It makes sense that a talent for eye-catching photography could crossover to building custom motorcycles. It’s all about capturing the angles, the flow, and often times the raw attraction to minimalism in its finest form. Our Senior Photographer Andy Kawa is that talent. The proof? Reviving a once-dead ’79 Yamaha XS650, turning it into a ripper of a street scrambler and ultimately earning a spot in the acclaimed One Moto Show in Portland.

When he’s not behind the lens, he’s behind the bars. And if his hands aren’t on a camera or a throttle, they’re on a wrench. Andy’s previous projects include an immaculate restoration on his grandparents’ ’75 Honda CB550F and a budget-minded Honda CX500. This XS was his first ground-up build, and the bike was in rough shape, to say the least.

It all about the details. Rich blue laid over brushed steel with gold leaf applied to the factory badges.

“My first thought after tearing into this thing was, ‘What the f#%k did I get myself into?’” Andy says. “I don’t sketch things out, so I didn’t really have a set direction in mind other than wanting the build to resemble a modern classic like Triumph’s Street Twin. But that all changed after diving in.”

The bike was pretty roached, with wiring straight outta your worst nightmares. And the more he tore into it, the more he uncovered. The main running issue was a stretched cam chain, which led to the discovery of an oil starvation issue that wore out a rocker follower and cam lobe, which led to finding badly worn cylinders that a previous owner honed over. All that required Andy to perform a complete top-end rebuild before diving into the rest of the bike.

To dial in the bike’s stance, one of the first things Andy did was raise the rear suspension about 2” to level out the overall bone line. Then he removed surplus weight—70 pounds, to be exact. A diet that was originally more of an aesthetic choice ultimately helped contribute to the XS’ all-business dirt bike stance when combined with its newly raised rear end. He threw on some knobby tires and took it down a road that led to creating a street scrambler with tracker roots. A quick, dual-purpose machine capable of attacking the pavement and dirt.

**STUDY MATERIAL**
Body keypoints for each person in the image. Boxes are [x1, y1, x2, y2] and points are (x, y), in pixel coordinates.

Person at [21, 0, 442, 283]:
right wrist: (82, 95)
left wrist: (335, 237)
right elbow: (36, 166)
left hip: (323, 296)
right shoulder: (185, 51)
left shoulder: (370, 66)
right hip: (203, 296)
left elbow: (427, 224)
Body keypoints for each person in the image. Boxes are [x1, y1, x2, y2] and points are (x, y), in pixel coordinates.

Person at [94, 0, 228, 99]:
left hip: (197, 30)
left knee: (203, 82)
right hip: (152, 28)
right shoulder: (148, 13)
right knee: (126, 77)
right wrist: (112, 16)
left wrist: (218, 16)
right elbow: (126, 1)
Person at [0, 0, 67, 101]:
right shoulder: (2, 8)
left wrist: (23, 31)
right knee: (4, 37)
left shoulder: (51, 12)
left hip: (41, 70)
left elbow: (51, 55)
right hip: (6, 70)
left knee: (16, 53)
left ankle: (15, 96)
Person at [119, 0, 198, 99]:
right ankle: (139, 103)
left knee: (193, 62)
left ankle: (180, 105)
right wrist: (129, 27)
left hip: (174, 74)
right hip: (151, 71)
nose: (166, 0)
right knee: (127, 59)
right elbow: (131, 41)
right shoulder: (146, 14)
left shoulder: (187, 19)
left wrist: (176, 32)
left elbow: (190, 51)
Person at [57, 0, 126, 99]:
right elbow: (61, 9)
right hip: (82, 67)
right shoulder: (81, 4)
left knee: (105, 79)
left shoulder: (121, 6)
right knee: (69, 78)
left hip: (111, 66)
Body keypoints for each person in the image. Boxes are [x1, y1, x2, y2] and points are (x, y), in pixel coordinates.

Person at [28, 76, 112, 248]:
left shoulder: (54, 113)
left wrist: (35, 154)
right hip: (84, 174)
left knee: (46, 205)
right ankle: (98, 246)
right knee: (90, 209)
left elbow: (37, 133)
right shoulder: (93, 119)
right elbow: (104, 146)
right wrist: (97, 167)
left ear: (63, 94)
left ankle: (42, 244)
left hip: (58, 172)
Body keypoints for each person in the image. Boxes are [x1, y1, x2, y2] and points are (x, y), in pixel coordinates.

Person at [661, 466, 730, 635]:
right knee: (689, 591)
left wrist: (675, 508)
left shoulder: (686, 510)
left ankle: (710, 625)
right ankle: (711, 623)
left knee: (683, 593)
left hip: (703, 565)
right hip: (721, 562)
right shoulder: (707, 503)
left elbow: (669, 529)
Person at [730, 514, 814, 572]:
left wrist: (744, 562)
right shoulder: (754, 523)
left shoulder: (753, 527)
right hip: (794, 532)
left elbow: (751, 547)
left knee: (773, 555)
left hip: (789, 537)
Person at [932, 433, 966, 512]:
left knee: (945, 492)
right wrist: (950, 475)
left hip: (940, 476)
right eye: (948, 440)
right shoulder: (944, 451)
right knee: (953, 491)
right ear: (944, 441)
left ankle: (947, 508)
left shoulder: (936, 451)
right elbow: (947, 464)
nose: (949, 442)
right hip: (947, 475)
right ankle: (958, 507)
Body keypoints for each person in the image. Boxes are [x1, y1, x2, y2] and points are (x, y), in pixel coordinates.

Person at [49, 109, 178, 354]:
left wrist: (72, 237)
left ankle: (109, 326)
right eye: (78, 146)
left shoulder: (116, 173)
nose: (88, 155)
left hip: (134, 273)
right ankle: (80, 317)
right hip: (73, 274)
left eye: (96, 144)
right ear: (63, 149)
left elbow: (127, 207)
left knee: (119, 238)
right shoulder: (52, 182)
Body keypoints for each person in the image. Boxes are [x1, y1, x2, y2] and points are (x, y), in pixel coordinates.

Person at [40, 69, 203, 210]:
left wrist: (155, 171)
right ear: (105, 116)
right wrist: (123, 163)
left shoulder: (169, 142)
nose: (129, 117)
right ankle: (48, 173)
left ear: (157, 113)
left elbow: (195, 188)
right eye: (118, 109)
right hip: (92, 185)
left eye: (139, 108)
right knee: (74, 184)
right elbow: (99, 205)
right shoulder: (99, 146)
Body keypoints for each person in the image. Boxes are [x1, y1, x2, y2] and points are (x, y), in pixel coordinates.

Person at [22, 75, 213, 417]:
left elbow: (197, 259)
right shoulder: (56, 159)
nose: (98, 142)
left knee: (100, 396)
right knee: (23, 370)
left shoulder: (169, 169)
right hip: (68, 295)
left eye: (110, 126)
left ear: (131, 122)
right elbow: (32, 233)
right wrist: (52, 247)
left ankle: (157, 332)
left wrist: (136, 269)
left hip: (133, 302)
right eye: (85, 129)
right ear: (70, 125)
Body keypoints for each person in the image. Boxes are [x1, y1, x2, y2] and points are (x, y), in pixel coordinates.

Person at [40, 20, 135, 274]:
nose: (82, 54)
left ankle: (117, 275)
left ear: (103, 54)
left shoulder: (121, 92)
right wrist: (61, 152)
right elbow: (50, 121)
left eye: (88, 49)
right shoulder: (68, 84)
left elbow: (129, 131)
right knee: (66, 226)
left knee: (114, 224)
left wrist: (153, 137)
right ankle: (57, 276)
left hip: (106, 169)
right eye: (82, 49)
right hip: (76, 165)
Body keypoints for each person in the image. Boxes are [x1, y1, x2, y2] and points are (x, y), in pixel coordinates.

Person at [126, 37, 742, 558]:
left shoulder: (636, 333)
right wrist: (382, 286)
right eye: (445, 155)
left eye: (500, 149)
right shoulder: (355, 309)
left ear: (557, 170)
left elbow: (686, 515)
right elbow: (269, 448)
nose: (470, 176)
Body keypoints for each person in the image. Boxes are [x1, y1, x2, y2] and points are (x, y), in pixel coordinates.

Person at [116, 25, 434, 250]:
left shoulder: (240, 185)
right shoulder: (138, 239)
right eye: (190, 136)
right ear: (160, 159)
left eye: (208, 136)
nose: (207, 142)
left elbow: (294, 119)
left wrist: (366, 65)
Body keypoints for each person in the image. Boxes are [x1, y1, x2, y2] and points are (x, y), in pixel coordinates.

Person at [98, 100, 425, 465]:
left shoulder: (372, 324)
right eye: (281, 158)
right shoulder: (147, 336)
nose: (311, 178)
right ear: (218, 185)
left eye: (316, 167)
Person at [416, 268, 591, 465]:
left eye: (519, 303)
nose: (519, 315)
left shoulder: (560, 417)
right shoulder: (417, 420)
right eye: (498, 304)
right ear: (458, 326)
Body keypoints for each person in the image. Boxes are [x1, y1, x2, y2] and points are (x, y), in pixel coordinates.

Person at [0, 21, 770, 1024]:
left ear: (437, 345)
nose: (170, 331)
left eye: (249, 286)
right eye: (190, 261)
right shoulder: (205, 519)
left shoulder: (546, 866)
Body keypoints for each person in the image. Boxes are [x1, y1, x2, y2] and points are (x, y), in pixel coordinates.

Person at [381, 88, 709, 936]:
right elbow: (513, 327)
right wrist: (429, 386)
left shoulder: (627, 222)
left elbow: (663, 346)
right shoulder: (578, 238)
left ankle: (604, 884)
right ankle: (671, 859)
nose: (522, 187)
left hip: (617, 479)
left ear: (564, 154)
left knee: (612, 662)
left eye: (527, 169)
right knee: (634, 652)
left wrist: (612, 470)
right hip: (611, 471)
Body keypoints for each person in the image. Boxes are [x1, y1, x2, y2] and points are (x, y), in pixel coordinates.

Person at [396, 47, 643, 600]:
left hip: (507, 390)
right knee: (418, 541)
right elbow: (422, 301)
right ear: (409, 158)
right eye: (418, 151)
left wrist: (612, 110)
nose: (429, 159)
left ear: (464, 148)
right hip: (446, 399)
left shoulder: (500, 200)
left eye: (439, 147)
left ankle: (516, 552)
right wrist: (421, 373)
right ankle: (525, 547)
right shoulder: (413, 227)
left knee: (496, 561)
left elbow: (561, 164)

**TASK INSTRUCTIONS**
(a) According to the motorcycle build article, how much surplus weight did Andy remove from the XS650?
(b) From the motorcycle build article, reproduce word for word the part that opens with the words containing "It makes sense" and closes with "say the least.".

**SOLUTIONS**
(a) 70 pounds.

(b)
It makes sense that a talent for eye-catching photography could crossover to building custom motorcycles. It’s all about capturing the angles, the flow, and often times the raw attraction to minimalism in its finest form. Our Senior Photographer Andy Kawa is that talent. The proof? Reviving a once-dead ’79 Yamaha XS650, turning it into a ripper of a street scrambler and ultimately earning a spot in the acclaimed One Moto Show in Portland.

When he’s not behind the lens, he’s behind the bars. And if his hands aren’t on a camera or a throttle, they’re on a wrench. Andy’s previous projects include an immaculate restoration on his grandparents’ ’75 Honda CB550F and a budget-minded Honda CX500. This XS was his first ground-up build, and the bike was in rough shape, to say the least.